Voices of Youth: Reach out and help teens from broken families

Teenagers from broken families tend to keep their struggles to themselves, and this can affect them more than they are aware of. This is especially so in Singapore society, where people tend to avoid serious, personal conversations.

There are several reasons why teenagers do not talk about their struggles. They may believe that others do not understand what they are going through, and that revealing these personal issues makes them look weak.

In addition, many teenagers may not know how to express their troubles and turmoil in words. This results in them putting up a facade to hide their true emotions.

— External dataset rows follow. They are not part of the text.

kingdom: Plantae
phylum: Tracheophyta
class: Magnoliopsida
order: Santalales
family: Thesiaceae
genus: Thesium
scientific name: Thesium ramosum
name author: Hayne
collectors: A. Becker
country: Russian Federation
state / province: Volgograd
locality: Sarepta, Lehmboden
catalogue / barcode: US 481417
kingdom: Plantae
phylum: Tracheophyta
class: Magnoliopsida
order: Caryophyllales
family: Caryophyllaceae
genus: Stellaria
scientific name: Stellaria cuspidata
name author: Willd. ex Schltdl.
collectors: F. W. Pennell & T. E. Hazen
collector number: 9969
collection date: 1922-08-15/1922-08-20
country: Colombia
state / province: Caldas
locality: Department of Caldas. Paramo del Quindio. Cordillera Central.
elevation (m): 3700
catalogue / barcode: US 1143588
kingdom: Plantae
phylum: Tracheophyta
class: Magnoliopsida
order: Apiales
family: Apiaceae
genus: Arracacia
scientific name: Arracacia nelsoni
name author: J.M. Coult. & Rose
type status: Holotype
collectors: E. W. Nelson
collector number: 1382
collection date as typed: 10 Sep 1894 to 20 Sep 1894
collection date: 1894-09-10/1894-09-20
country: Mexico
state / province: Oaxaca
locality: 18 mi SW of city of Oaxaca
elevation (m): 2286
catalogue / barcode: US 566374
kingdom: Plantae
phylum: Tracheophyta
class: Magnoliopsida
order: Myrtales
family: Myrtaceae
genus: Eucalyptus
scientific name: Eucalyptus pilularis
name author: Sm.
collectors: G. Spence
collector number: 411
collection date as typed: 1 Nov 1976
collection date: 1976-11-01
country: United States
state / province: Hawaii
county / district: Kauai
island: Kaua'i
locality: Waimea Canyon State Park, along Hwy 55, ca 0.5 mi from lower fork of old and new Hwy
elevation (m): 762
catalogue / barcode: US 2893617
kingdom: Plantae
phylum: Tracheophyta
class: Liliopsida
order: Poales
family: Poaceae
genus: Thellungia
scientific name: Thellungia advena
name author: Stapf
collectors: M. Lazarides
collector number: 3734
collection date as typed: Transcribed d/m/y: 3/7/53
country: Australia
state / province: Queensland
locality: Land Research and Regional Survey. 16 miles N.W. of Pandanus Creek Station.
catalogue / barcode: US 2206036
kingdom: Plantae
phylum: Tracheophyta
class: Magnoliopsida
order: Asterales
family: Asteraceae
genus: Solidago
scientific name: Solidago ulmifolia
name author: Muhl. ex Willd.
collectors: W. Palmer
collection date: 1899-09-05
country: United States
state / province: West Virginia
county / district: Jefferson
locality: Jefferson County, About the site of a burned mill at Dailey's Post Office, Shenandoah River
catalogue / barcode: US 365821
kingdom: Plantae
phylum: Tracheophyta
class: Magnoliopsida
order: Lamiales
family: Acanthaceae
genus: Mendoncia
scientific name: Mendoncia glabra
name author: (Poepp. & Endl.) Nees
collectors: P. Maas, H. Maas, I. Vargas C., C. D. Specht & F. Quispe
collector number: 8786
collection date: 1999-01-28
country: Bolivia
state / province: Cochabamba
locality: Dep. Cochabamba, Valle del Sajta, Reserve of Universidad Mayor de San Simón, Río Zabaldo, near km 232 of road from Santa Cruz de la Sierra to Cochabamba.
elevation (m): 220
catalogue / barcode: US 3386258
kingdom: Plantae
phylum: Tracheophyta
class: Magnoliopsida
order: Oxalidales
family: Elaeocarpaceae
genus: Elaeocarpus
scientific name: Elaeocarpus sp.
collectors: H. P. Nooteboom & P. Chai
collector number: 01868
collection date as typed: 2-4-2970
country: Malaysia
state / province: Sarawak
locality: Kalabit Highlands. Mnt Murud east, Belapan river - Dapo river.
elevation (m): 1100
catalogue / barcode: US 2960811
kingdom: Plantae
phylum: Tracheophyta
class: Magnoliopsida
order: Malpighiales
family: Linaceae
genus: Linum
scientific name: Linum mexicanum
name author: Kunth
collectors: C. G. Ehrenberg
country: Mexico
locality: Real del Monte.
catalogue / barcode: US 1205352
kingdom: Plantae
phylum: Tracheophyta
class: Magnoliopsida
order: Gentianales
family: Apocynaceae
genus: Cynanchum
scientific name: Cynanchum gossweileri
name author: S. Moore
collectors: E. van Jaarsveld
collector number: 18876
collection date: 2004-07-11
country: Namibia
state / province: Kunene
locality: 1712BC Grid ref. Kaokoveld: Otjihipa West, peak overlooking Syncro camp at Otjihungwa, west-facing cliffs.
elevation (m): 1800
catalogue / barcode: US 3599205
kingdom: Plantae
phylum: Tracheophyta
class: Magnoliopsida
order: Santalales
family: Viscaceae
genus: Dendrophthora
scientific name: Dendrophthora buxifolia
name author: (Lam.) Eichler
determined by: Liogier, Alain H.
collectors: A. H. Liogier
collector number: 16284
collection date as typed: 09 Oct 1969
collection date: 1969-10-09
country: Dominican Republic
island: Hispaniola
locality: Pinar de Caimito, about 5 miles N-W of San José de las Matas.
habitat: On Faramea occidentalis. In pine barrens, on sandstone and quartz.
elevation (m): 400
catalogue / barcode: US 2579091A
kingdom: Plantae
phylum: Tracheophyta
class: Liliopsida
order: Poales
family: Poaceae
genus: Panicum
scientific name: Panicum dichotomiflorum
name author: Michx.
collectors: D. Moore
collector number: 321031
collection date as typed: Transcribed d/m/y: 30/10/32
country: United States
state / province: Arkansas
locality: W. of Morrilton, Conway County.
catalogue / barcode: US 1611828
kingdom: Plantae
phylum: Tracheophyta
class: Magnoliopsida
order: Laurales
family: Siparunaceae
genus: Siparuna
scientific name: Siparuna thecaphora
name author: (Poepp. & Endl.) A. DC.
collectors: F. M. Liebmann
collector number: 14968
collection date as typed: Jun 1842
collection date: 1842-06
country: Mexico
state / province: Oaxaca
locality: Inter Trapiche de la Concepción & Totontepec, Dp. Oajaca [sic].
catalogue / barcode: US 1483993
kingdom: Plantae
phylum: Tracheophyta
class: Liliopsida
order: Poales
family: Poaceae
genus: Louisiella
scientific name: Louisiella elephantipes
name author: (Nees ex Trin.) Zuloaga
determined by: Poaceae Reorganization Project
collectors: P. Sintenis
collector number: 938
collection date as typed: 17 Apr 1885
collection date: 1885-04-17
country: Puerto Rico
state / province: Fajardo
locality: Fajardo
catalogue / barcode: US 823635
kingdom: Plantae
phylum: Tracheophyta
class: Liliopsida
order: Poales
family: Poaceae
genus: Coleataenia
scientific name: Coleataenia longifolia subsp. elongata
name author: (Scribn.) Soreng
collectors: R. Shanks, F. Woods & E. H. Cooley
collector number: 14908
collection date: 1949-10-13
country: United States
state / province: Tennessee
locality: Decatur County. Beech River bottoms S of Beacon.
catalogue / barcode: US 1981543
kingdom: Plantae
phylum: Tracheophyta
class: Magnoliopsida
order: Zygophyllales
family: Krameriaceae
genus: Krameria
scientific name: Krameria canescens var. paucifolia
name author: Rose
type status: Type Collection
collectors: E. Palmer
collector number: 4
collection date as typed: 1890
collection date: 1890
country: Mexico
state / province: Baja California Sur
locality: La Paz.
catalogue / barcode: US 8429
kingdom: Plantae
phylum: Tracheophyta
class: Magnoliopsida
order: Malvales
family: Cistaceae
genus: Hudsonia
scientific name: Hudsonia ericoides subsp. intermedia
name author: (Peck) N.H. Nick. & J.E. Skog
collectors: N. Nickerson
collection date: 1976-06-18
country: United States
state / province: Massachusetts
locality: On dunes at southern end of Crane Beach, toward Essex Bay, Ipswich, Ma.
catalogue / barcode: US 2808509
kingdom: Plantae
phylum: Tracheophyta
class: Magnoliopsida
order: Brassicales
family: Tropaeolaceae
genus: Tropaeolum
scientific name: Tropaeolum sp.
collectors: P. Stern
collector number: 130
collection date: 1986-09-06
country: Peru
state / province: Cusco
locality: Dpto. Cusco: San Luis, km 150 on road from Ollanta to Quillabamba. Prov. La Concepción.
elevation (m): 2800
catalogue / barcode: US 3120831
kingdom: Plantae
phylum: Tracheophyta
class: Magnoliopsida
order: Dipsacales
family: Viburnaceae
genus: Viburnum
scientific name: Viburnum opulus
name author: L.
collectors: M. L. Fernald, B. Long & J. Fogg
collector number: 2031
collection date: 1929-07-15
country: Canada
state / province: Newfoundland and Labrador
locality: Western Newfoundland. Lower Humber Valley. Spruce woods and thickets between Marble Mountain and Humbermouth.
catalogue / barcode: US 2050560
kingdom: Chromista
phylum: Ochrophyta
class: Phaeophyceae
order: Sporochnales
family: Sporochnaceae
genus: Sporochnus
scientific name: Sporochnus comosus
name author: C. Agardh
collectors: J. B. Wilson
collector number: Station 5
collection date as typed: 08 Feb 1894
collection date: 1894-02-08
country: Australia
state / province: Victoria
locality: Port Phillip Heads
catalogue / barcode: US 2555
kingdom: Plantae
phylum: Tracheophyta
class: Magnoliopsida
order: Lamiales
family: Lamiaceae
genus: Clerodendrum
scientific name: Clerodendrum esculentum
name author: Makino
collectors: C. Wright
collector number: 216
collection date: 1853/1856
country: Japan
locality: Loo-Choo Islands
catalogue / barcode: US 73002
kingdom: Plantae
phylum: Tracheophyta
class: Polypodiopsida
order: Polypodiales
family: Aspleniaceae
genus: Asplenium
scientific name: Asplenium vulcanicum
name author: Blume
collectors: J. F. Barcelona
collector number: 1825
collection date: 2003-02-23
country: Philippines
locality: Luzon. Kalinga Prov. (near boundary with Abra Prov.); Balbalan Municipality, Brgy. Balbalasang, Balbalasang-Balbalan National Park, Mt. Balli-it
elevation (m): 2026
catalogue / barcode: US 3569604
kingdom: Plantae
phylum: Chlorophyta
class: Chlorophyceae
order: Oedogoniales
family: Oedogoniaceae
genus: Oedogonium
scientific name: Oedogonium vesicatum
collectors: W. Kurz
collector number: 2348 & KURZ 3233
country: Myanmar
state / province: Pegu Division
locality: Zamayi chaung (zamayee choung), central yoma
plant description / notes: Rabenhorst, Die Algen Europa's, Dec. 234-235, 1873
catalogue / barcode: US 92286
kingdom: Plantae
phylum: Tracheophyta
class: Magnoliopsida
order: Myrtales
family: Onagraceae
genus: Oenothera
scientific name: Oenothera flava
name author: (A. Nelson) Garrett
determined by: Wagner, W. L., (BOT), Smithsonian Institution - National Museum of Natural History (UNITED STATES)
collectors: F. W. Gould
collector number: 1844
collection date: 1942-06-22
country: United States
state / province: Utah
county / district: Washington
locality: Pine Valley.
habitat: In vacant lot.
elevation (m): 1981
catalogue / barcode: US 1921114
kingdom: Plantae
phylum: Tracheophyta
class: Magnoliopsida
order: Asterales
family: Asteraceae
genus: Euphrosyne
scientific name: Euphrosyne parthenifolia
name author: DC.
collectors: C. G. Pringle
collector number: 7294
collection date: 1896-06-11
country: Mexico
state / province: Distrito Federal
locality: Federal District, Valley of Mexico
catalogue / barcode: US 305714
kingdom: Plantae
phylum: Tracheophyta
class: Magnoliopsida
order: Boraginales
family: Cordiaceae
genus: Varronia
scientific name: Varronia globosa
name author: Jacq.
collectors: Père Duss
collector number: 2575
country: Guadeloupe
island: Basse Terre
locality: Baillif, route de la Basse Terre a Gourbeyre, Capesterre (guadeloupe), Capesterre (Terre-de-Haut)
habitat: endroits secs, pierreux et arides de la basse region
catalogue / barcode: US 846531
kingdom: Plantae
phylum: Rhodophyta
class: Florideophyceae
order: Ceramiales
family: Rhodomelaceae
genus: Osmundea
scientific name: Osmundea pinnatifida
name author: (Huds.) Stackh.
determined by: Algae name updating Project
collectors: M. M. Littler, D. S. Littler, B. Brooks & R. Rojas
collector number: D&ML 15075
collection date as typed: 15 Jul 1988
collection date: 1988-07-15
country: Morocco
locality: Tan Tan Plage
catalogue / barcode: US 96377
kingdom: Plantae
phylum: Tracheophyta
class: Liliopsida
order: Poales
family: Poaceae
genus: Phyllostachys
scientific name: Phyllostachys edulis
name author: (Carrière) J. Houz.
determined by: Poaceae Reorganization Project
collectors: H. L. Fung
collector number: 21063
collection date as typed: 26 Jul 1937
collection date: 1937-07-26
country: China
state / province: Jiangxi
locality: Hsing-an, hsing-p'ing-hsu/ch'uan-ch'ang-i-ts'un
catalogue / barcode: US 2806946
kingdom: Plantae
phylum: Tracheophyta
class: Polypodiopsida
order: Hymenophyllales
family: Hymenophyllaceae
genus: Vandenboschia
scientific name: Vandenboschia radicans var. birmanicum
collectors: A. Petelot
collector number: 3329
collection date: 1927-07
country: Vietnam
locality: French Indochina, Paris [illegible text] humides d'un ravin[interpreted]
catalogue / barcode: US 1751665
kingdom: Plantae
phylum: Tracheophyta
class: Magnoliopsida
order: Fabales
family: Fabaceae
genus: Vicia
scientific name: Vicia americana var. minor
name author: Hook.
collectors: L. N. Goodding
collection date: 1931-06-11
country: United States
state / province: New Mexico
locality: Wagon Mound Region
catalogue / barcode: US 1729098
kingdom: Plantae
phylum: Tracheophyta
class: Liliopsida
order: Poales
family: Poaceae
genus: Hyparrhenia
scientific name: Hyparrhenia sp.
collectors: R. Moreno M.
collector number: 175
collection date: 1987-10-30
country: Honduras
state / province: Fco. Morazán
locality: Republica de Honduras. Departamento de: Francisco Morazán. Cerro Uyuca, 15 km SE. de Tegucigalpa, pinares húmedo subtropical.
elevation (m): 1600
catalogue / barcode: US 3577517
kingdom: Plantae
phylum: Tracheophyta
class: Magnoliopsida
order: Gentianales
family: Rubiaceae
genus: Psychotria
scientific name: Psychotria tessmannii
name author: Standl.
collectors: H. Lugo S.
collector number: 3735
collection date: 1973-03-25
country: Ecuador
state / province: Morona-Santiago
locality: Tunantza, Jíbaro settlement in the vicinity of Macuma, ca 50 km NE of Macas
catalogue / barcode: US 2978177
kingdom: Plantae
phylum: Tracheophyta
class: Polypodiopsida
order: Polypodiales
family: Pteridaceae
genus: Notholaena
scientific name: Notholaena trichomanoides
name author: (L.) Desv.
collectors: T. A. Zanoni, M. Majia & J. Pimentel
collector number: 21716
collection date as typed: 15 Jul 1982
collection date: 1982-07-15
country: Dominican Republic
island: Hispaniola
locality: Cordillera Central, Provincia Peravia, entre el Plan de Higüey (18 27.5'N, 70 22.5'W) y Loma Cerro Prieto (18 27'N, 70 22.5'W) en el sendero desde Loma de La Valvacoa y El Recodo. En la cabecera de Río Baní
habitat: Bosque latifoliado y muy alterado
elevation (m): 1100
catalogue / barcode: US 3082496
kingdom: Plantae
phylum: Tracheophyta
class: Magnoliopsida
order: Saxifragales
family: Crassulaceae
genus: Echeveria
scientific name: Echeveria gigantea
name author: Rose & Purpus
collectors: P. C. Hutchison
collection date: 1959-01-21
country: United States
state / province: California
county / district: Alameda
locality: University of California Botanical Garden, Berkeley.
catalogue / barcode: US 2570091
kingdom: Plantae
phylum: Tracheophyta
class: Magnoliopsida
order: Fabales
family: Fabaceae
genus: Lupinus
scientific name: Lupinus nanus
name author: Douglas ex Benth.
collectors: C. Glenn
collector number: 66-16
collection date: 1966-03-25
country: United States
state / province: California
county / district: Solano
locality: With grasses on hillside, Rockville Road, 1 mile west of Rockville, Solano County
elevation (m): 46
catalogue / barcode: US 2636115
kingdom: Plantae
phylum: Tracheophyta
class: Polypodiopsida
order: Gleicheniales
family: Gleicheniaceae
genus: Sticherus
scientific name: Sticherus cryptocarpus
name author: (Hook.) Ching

What can we as their peers do to reach out and reach in? For one thing, teenagers must learn to ask questions and listen with empathy. We must have the courage, and sometimes the persistence, to check in on our friends when we notice something amiss, instead of avoiding the conversation. Texting them to find out if they are all right makes for a good start.

Teachers should also learn how to initiate conversations with their students to listen and empathise, instead of focusing on ways to “fix the child”. Sometimes, students just need a listening ear.

Schools should also encourage more interactions between peers through various events, to build trust between students and empower them with the language for such conversations.

I urge my peers and teachers to engage those from broken families with authenticity and concern. Having these conversations will not only help the broken, but will also show those who have not experienced such hardships in life a new perspective.